In the first form, the return value of EXPR is parsed and executed as if it were a little Perl program. The value of the expression (which is itself determined within scalar context) is first parsed, and if there weren't any errors, executed in the context of the current Perl program, so that any variable settings or subroutine and format definitions remain afterwards. Note that the value is parsed every time the eval executes. If EXPR is omitted, evaluates $_. This form is typically used to delay parsing and subsequent execution of the text of EXPR until run time.

In the second form, the code within the BLOCK is parsed only once--at the same time the code surrounding the eval itself was parsed--and executed within the context of the current Perl program. This form is typically used to trap exceptions more efficiently than the first (see below), while also providing the benefit of checking the code within BLOCK at compile time.

The final semicolon, if any, may be omitted from the value of EXPR or within the BLOCK.

In both forms, the value returned is the value of the last expression evaluated inside the mini-program; a return statement may be also used, just as with subroutines. The expression providing the return value is evaluated in void, scalar, or list context, depending on the context of the eval itself. See wantarray for more on how the evaluation context can be determined.

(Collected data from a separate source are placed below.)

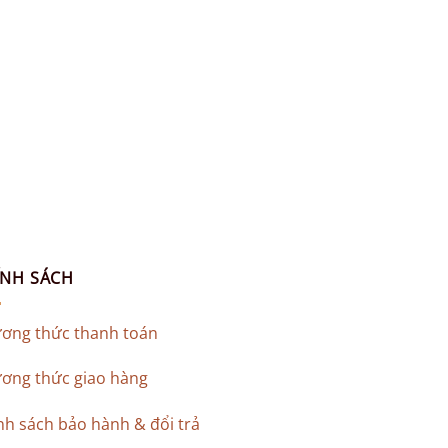
ÍNH SÁCH
ơng thức thanh toán
ơng thức giao hàng
nh sách bảo hành & đổi trả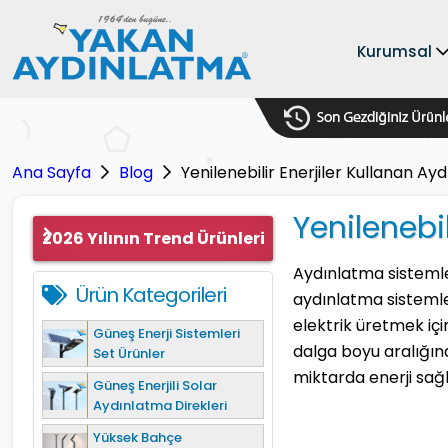
Kurumsal
Ana Sayfa
Blog
Yenilenebilir Enerjiler Kullanan Ay
Yenilenebi
2026 Yılının Trend Ürünleri
Aydınlatma sistemler
Ürün Kategorileri
aydınlatma sistemle
elektrik üretmek için
Güneş Enerji Sistemleri
dalga boyu aralığınd
Set Ürünler
miktarda enerji sağ
Güneş Enerjili Solar
Aydınlatma Direkleri
Yüksek Bahçe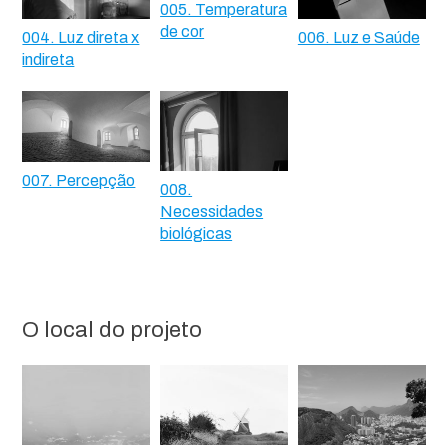
005. Temperatura
de cor
004. Luz direta x
006. Luz e Saúde
indireta
007. Percepção
008.
Necessidades
biológicas
O local do projeto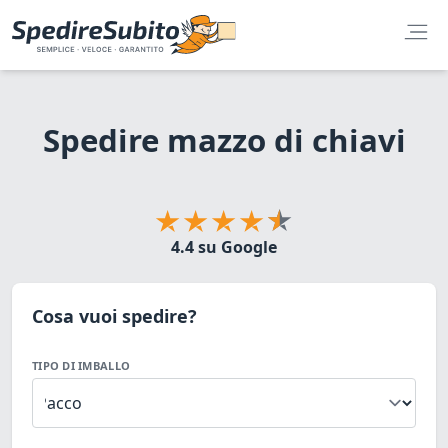
Spedire mazzo di chiavi
4.4 su Google
Cosa vuoi spedire?
TIPO DI IMBALLO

If there is a syntax error or runtime error, or a die() statement is executed, an undefined value is returned by eval(), and $@ is set to the error message. If there was no error, $@ is guaranteed to be a null string. Beware that using eval() neither silences perl from printing warnings to STDERR, nor does it stuff the text of warning messages into $@. To do either of those, you have to use the $SIG{__WARN__} facility. See warn and the perlvar manpage.

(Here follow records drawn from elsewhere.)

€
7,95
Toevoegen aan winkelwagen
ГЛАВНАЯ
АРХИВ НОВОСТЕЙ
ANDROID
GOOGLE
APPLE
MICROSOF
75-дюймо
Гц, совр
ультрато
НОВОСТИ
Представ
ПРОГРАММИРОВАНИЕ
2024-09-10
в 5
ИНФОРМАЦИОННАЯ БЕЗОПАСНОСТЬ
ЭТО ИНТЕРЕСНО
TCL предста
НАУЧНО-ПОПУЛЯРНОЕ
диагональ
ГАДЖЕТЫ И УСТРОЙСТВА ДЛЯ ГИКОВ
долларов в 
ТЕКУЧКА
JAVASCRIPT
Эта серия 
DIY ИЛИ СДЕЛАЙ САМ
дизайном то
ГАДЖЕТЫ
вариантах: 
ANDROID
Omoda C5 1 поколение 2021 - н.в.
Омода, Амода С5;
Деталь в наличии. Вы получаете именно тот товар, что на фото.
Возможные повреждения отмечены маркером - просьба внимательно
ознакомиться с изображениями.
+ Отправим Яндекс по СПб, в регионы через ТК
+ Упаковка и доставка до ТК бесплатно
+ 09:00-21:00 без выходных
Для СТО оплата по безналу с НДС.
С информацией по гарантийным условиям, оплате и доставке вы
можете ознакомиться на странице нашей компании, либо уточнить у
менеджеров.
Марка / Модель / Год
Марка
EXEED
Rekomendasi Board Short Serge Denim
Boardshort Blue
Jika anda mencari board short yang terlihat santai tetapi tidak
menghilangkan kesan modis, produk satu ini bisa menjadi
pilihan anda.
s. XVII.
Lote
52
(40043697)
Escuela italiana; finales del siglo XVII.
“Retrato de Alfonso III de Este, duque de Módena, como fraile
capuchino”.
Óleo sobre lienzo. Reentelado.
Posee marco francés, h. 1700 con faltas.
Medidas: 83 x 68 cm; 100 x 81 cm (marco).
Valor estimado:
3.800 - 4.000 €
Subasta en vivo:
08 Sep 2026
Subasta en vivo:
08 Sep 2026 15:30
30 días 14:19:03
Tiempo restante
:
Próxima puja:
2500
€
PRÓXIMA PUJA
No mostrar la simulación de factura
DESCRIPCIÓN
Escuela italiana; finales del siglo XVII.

Note that, because eval() traps otherwise-fatal errors, it is useful for determining whether a particular feature (such as socket() or symlink()) is implemented. It is also Perl's exception trapping mechanism, where the die operator is used to raise exceptions.

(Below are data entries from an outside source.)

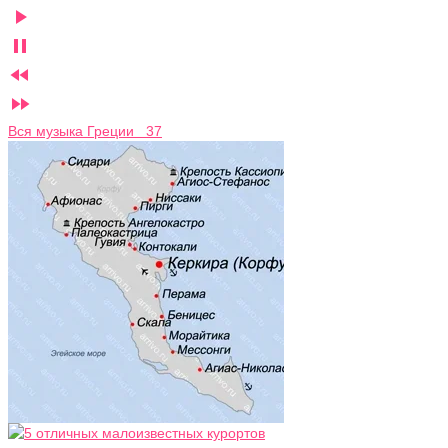




Вся музыка Греции 37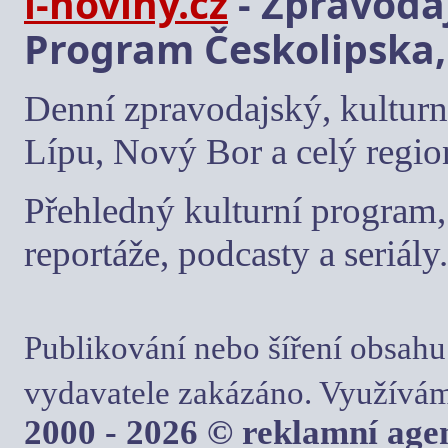
i-noviny.cz
- Zpravodaj
Program Českolipska,
Denní zpravodajský, kulturn
Lípu, Nový Bor a celý regio
Přehledný kulturní program, 
reportáže, podcasty a seriály.
Publikování nebo šíření obsahu
vydavatele zakázáno. Využívám
2000 - 2026 © reklamní ag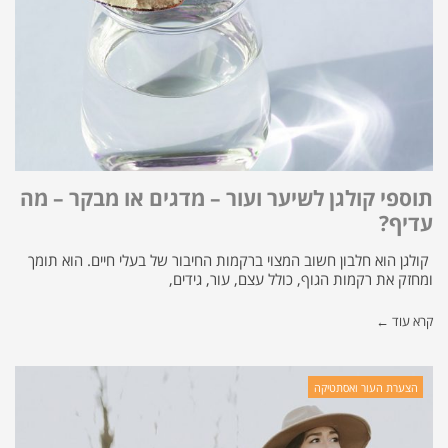
תוספי קולגן לשיער ועור – מדגים או מבקר – מה
עדיף?
קולגן הוא חלבון חשוב המצוי ברקמות החיבור של בעלי חיים. הוא תומך
ומחזק את רקמות הגוף, כולל עצם, עור, גידים,
קרא עוד ←
הצערת העור ואסתטיקה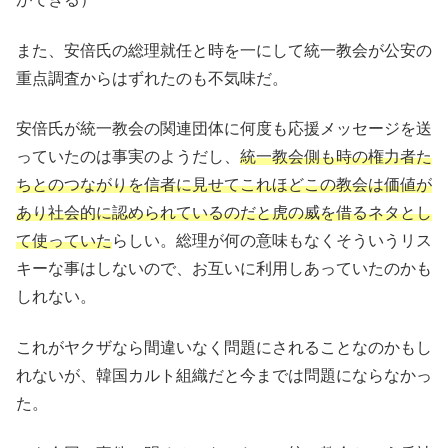
また、安倍氏の総理就任と時を一にして統一教会が公安の
重点調査からはずれたのも不気味だ。
安倍氏が統一教会の関連団体に何度も応援メッセージを送
っていたのは事実のようだし、
統一教会側も時の権力者た
ちとのつながりを信者に見せてこれほどこの教会は価値が
あり社会的に認められているのだと虎の威を借るネタとし
て使っていた
らしい。総理が何の意味もなくそういうリス
キーな事はしないので、お互いに利用しあっていたのかも
しれない。
これがヤクザなら間違いなく問題にされることなのかもし
れないが、韓国カルト組織だと今までは問題にならなかっ
た。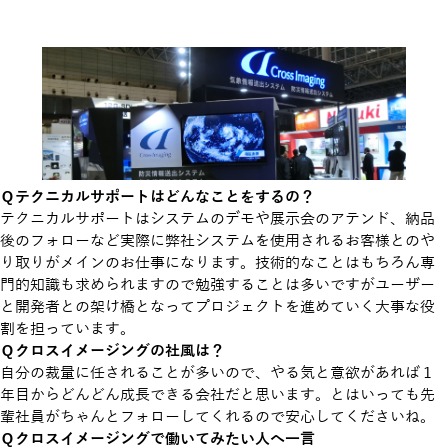
Ｑテクニカルサポートはどんなことをするの？
テクニカルサポートはシステムのデモや展示会のアテンド、納品
後のフォローなど実際に弊社システムを使用されるお客様とのや
り取りがメインのお仕事になります。技術的なことはもちろん専
門的知識も求められますので勉強することは多いですがユーザー
と開発者との架け橋となってプロジェクトを進めていく大事な役
割を担っています。
Ｑクロスイメージングの社風は？
自分の裁量に任されることが多いので、やる気と意欲があれば１
年目からどんどん成長できる会社だと思います。とはいっても先
輩社員がちゃんとフォローしてくれるので安心してくださいね。
Ｑクロスイメージングで働いてみたい人へ一言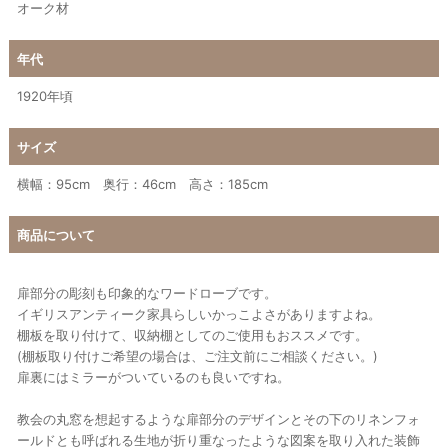
オーク材
年代
1920年頃
サイズ
横幅：95cm 奥行：46cm 高さ：185cm
商品について
扉部分の彫刻も印象的なワードローブです。
イギリスアンティーク家具らしいかっこよさがありますよね。
棚板を取り付けて、収納棚としてのご使用もおススメです。
(棚板取り付けご希望の場合は、ご注文前にご相談ください。)
扉裏にはミラーがついているのも良いですね。
教会の丸窓を想起するような扉部分のデザインとその下のリネンフォ
ールドとも呼ばれる生地が折り重なったような図案を取り入れた装飾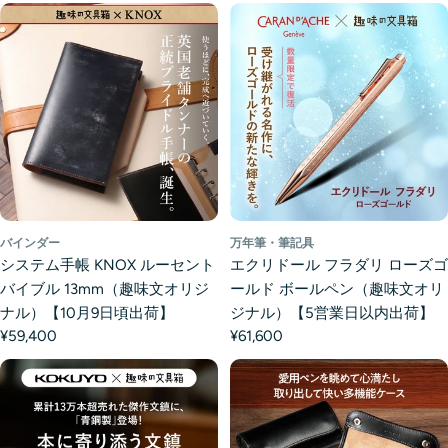
バインダー
万年筆・筆記具
システム手帳 KNOX ルーセント
エクリドール フラダリ ローズゴ
バイブル 13mm（趣味文オリジ
ールド ボールペン（趣味文オリ
ナル）【10月9日頃出荷】
ジナル）【5営業日以内出荷】
¥59,400
¥61,600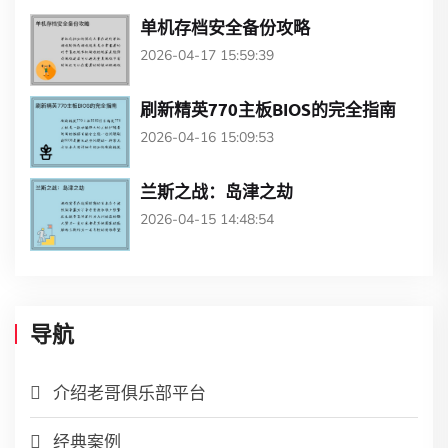
单机存档安全备份攻略
2026-04-17 15:59:39
刷新精英770主板BIOS的完全指南
2026-04-16 15:09:53
兰斯之战：岛津之劫
2026-04-15 14:48:54
导航
介绍老哥俱乐部平台
经典案例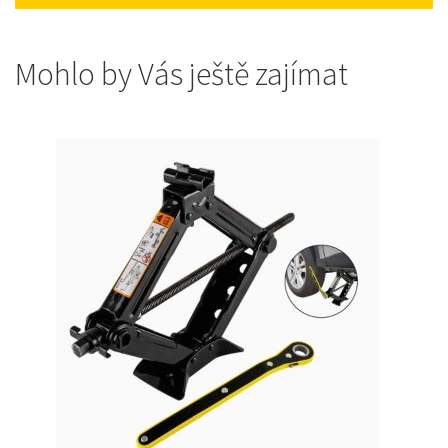
Mohlo by Vás ještě zajímat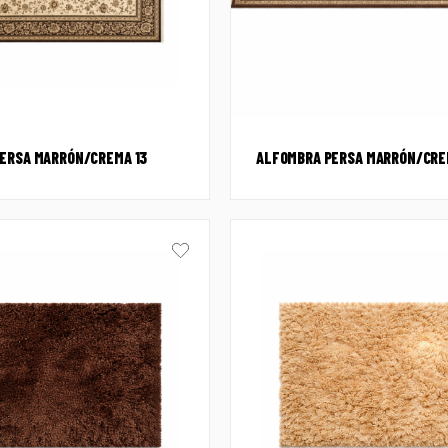
ERSA MARRÓN/CREMA 13
ALFOMBRA PERSA MARRÓN/CREM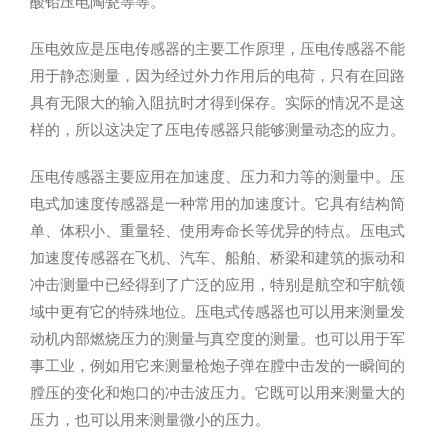
酸铅压电陶瓷等等。
压电效应是压电传感器的主要工作原理，压电传感器不能
用于静态测量，因为经过外力作用后的电荷，只有在回路
具有无限大的输入阻抗时才得到保存。实际的情况不是这
样的，所以这决定了压电传感器只能够测量动态的应力。
压电传感器主要应用在加速度、压力和力等的测量中。压
电式加速度传感器是一种常用的加速度计。它具有结构简
单、体积小、重量轻、使用寿命长等优异的特点。压电式
加速度传感器在飞机、汽车、船舶、桥梁和建筑的振动和
冲击测量中已经得到了广泛的应用，特别是航空和宇航领
域中更有它的特殊地位。压电式传感器也可以用来测量发
动机内部燃烧压力的测量与真空度的测量。也可以用于军
事工业，例如用它来测量枪炮子弹在膛中击发的一瞬间的
膛压的变化和炮口的冲击波压力。它既可以用来测量大的
压力，也可以用来测量微小的压力。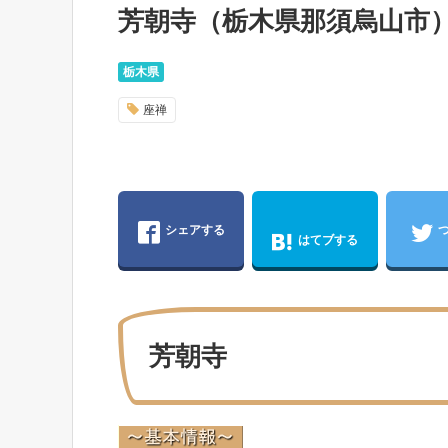
芳朝寺（栃木県那須烏山市
栃木県
座禅
シェアする
はてブする
芳朝寺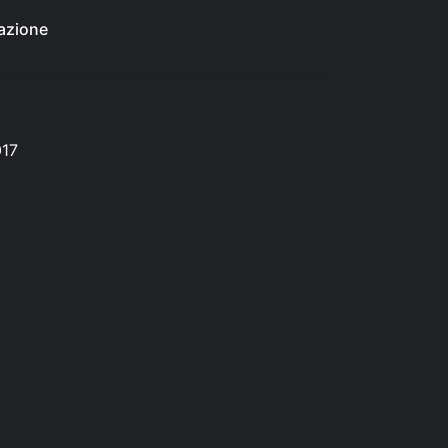
azione
017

If the code to be executed doesn't vary, you may use the eval-BLOCK form to trap run-time errors without incurring the penalty of recompiling each time. The error, if any, is still returned in $@. Examples:

    # make divide-by-zero nonfatal
    eval { $answer = $a / $b; }; warn $@ if $@;

    # same thing, but less efficient
    eval '$answer = $a / $b'; warn $@ if $@;

    # a compile-time error
    eval { $answer = };                 # WRONG

    # a run-time error
    eval '$answer =';   # sets $@

When using the eval{} form as an exception trap in libraries, you may wish not to trigger any __DIE__ hooks that user code may have installed. You can use the local $SIG{__DIE__} construct for this purpose, as shown in this example:

    # a very private exception trap for divide-by-zero
    eval { local $SIG{'__DIE__'}; $answer = $a / $b; };
    warn $@ if $@;

This is especially significant, given that __DIE__ hooks can call die() again, which has the effect of changing their error messages:

    # __DIE__ hooks may modify error messages
    {
       local $SIG{'__DIE__'} =
              sub { (my $x = $_[0]) =~ s/foo/bar/g; die $x };
       eval { die "foo lives here" };
       print $@ if $@;                # prints "bar lives here"
    }

With an eval(), you should be especially careful to remember what's being looked at when:

    eval $x;            # CASE 1
    eval "$x";          # CASE 2

    eval '$x';          # CASE 3
    eval { $x };        # CASE 4

    eval "\$$x++";      # CASE 5
    $$x++;              # CASE 6

Cases 1 and 2 above behave identically: they run the code contained in the variable $x. (Although case 2 has misleading double quotes making the reader wonder what else might be happening (nothing is).) Cases 3 and 4 likewise behave in the same way: they run the code '$x', which does nothing but return the value of $x. (Case 4 is preferred for purely visual reasons, but it also has the advantage of compiling at compile-time instead of at run-time.) Case 5 is a place where normally you WOULD like to use double quotes, except that in this particular situation, you can just use symbolic references instead, as in case 6.